Written instruction A: Translate this sentence from the weekly critic reviews into French: "In the Irish Times, Catherine Cleary calls new Gardiner Street spot One Society a farm-to-table café that's a great addition to the north inner city."
Begin Excerpt provided
This Week's Critic Reviews
There's a real mixture of moods this week, with some critics' lunch giving them "hope for a new future", and others downtrodden by oyster bars that feel more like a chipper.
In the Irish Times, Catherine Cleary calls new Gardiner Street spot One Society a farm-to-table café that's a great addition to the north inner city. She flipping loved that the beef brisket on the menu was from the owner's sister's farm in Meath (music to an Irish Times critic's ears), and calls the whole place "heartening".
A "not so classic Irish breakfast" sounds enormous but came with good sausages, smoked black pudding, caramelized apples ("just apple sauce but still good"), spiced beans, cherry tomatoes and mushrooms and her friend thought it was as good a breakfast as he'd had. Special mention for the Le Levain sourdough too. Desserts of brownie and crumble were bought in but good, and coffee excellent, and she calls One Society a "hope for a future which might not be as generic as the developments that surround it". And people say it's just food... Read her review here.
End Excerpt provided
Begin Given data
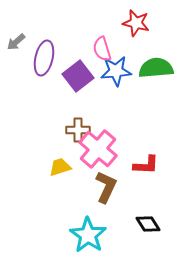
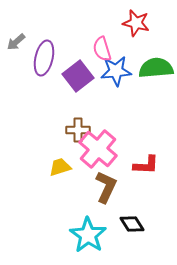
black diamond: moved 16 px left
End Given data
Begin Given data
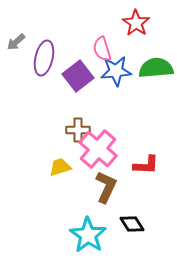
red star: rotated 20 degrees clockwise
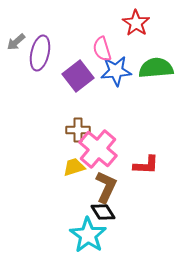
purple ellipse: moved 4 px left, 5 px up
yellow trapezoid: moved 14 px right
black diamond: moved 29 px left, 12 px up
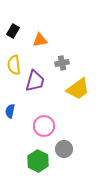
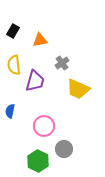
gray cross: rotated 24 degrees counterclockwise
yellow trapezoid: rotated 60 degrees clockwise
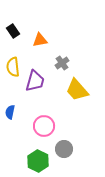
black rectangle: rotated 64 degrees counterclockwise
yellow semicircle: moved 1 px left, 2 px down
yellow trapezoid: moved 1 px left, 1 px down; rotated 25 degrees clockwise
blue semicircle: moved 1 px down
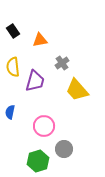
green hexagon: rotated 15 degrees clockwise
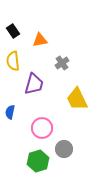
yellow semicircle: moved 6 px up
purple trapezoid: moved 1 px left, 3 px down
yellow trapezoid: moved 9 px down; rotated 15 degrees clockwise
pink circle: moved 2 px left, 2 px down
End Given data
Begin Given data
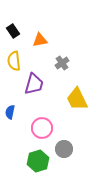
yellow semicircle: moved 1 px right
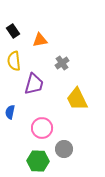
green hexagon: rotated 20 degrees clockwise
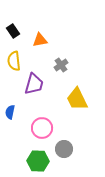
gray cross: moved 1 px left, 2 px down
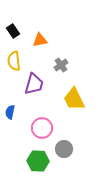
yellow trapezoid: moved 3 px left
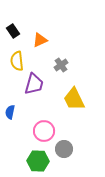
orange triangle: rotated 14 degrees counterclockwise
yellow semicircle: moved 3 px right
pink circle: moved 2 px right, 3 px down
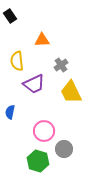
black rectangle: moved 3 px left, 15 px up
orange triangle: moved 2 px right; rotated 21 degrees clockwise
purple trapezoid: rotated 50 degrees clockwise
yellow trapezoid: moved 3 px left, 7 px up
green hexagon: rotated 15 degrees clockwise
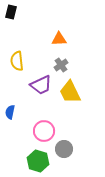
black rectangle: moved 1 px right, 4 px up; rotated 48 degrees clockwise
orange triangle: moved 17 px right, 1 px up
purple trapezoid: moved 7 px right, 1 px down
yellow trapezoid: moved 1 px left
End Given data
Written instruction B: Reproduce the rows from the line containing "yellow trapezoid: rotated" to the line containing "yellow semicircle: moved 6 px up", both included, without the picture lines.

Final result A: Dans l'Irish Times, Catherine Cleary qualifie One Society, la nouvelle adresse de Gardiner Street, de café de la ferme à la table qui constitue un formidable ajout au nord du centre-ville.

Final result B:
yellow trapezoid: rotated 60 degrees clockwise
black rectangle: rotated 64 degrees counterclockwise
yellow semicircle: moved 1 px left, 2 px down
yellow trapezoid: moved 1 px left, 1 px down; rotated 25 degrees clockwise
blue semicircle: moved 1 px down
green hexagon: rotated 15 degrees clockwise
yellow semicircle: moved 6 px up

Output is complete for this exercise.